Charlie, I understand that using what I already own is far nicer than needing to spend hundreds to buy something new. But to say these issues don't happen isn't genuine. I'm not a full-time cutout expert but I've done quite a few removals. But rather than my opinion, I'll quote what one of my customers who does cutouts and removals professionally has said. In the first week he had it, he did 6 cutouts. He had used a bushkill-type vacuum design until he got mine. He said it cut his time per cutout nearly in half. I would call that 'being slow'. I've been meaning to get a letter from him telling what he thinks of it, I'll call him and ask for it. I can tell you that I've not had one person who had a Bushkill-type vacuum prefer it after using my vacuum only once.

It's not just setup/teardown time. It's the portability, being cordless, easy speed adjustments, high capacity, lightweight, short hose (clog avoidance), minimized-injury design... each of these make a difference. And note that he still just dumps the bees on the hive body with the brood (like Pat did). (side note, with AHB here in TX, only 50% of the bees would land on the hive and instead go airborne immediately when trying to dump them! I've been there more than once.)


----------



## Charlie B (May 20, 2011)

I stand by my original post.


----------



## TexasFreedom (Feb 25, 2016)

Charlie B said:


> I stand by my original post.


As do I, Charlie. I hope we can agree to disagree amicably. Neither of us want to argue against facts. 
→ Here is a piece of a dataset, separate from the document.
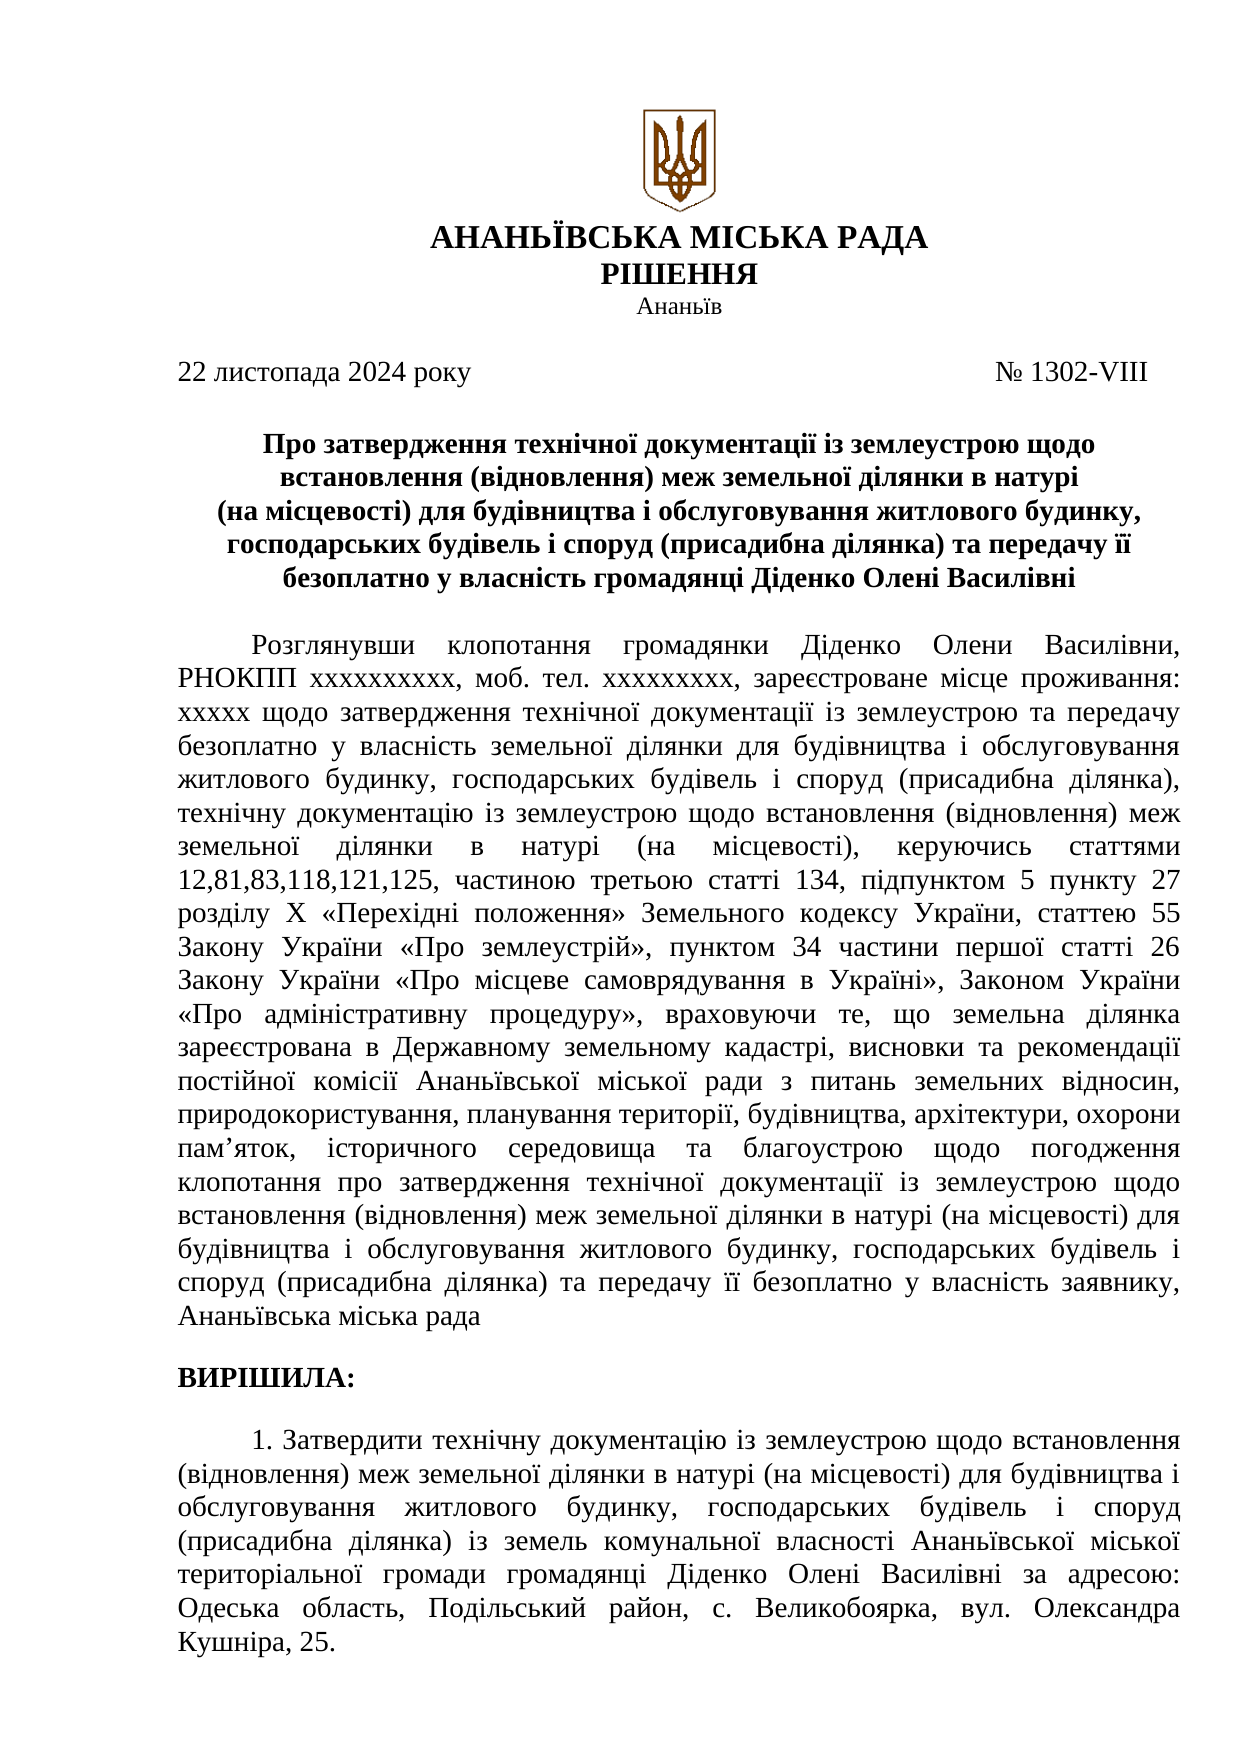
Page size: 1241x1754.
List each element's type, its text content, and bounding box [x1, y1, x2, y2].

And opinions/viewpoints are just that, one individual's perspective. I can say I like my Ford, you can say you like your GM. Neither of us are wrong based on each individual's experiences.

I can say that every one of my customers have been thrilled with my bee vacuum. But then, lots of people have chosen not to buy my vacuum and stuck with what they have (for their own individual reason). I say God Bless all of them: go in peace; those that buy and those that don't.


----------